Jake takes the listener along in his escape, dragging them down, beaten and bloodied in tracks like "Black Cloud", "Drop Out," and "Hope Street". These punishing anthems only pause to breathe, gather their weapons, and destroy again.

Not that You Fail Me is all gutter, smashed dirt, and blood. "In Her Shadow" shows the soft side of guitarist Kurt Ballou and Bannon, proving they have not fallen into a formulaic destroy-at-all-costs rut. Neurosis comes to mind as accoustic guitars slowly strum and crescendo as Bannon performs a spoken word funeral dirge quietly underneath.

A mess of apartment complexes, ghettos, mom and pop shops, and liquor stores littered the outskirts of the city. We'd all feel safer in deep downtown among the melting pot of Prada-elite, their faux followers and the social bottom feeders. At least then all we'd have to worry about is the homeless.

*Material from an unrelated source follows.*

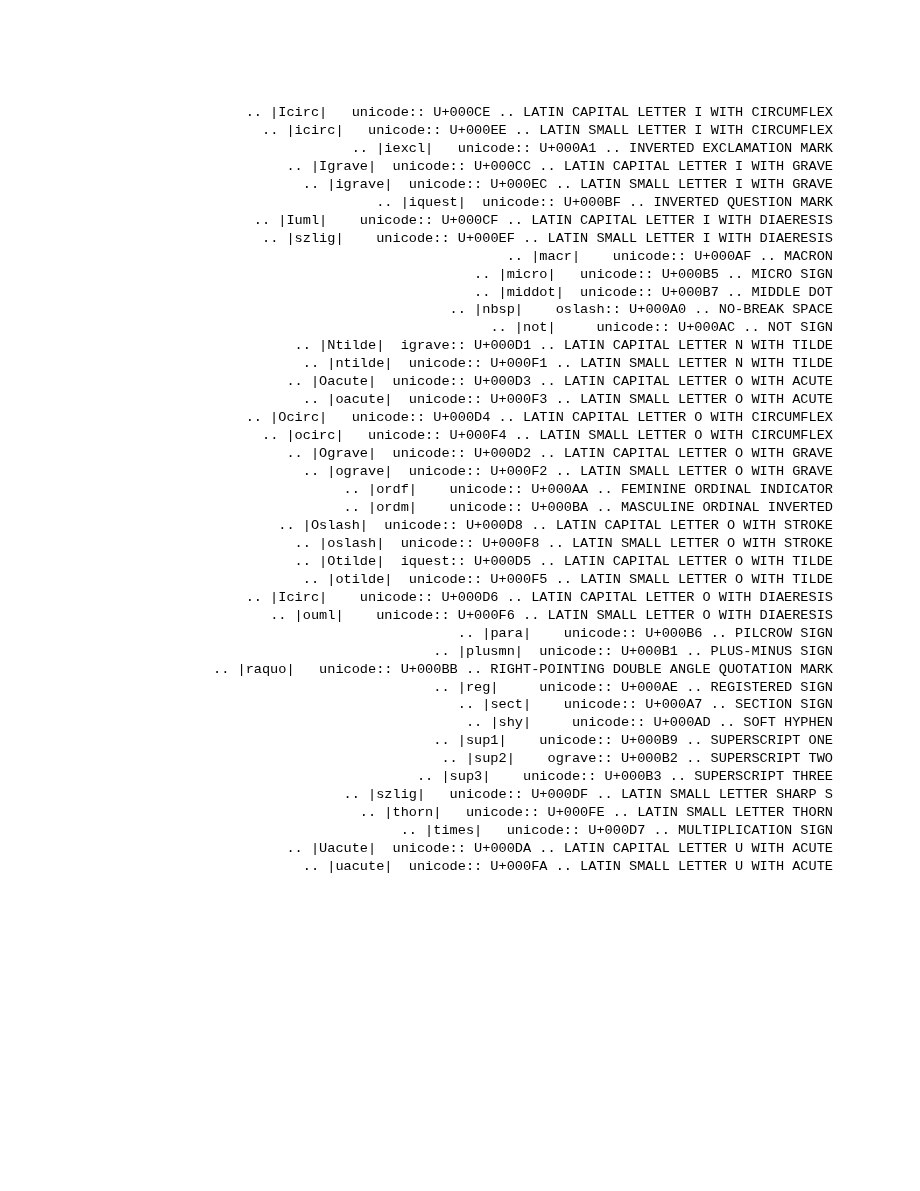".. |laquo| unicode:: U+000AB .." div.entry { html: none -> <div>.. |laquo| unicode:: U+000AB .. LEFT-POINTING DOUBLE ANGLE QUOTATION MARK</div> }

Bannon aside, Converge proves that they are a remarkably well balanced band, yet again. Ballou's impeccable guitar tone and a taste for Rickenbacker axes is a continued and welcomed signature. Nate Newton's bass force is fully felt as he matches Ballou's speed and powerful precision. The writing for this album reportedly started right after Jane Doe, and it shows. Many of the same types of hooks are found. Drummer Ben Koller has his shining moments in solo form starting off tracks like "Eagles Become Vultures" and "Hanging Moon". His double kick and snare rolls along with a every-now-and-then use of the ride are classic Converge.

As the subway moves at its rollercoaster pace, there are people outside, washing their windows, cooking breakfast, walking their dog and going about their daily activities. They pay no attention to those on the inside of the speeding cars, as we wait for the next plunge into darkness, hopefully arriving at our next destination.

The brutal force shown as Converge takes the stage has always been one for the books. Since their beginnings 14 years ago, they have been shocking crowds with not just their sound but stage presence and artistic integrity. Even off-the-court they are professionals. Jake co-runs Deathwish Inc. and directs art for most all of its releases. Ballou has made a name for himself in the mixing arena, helming studio sounds for Cave In, American Nightmare, Drowningman and most Deathwish releases as well as Converge. Two guys who seem to share a musical taste but are also talented enough to do well on their own. This kind of combination seems ripe to create intelligent, heavy music.

The train comes to a stop and people rush to get off. Immediately, the smell has found its way into my nostrils, meeting my brain and triggering the response that tells me that it is and always will be the smell of the Windy City. A dumping ground, sometimes frightening but always functional. And always dirty.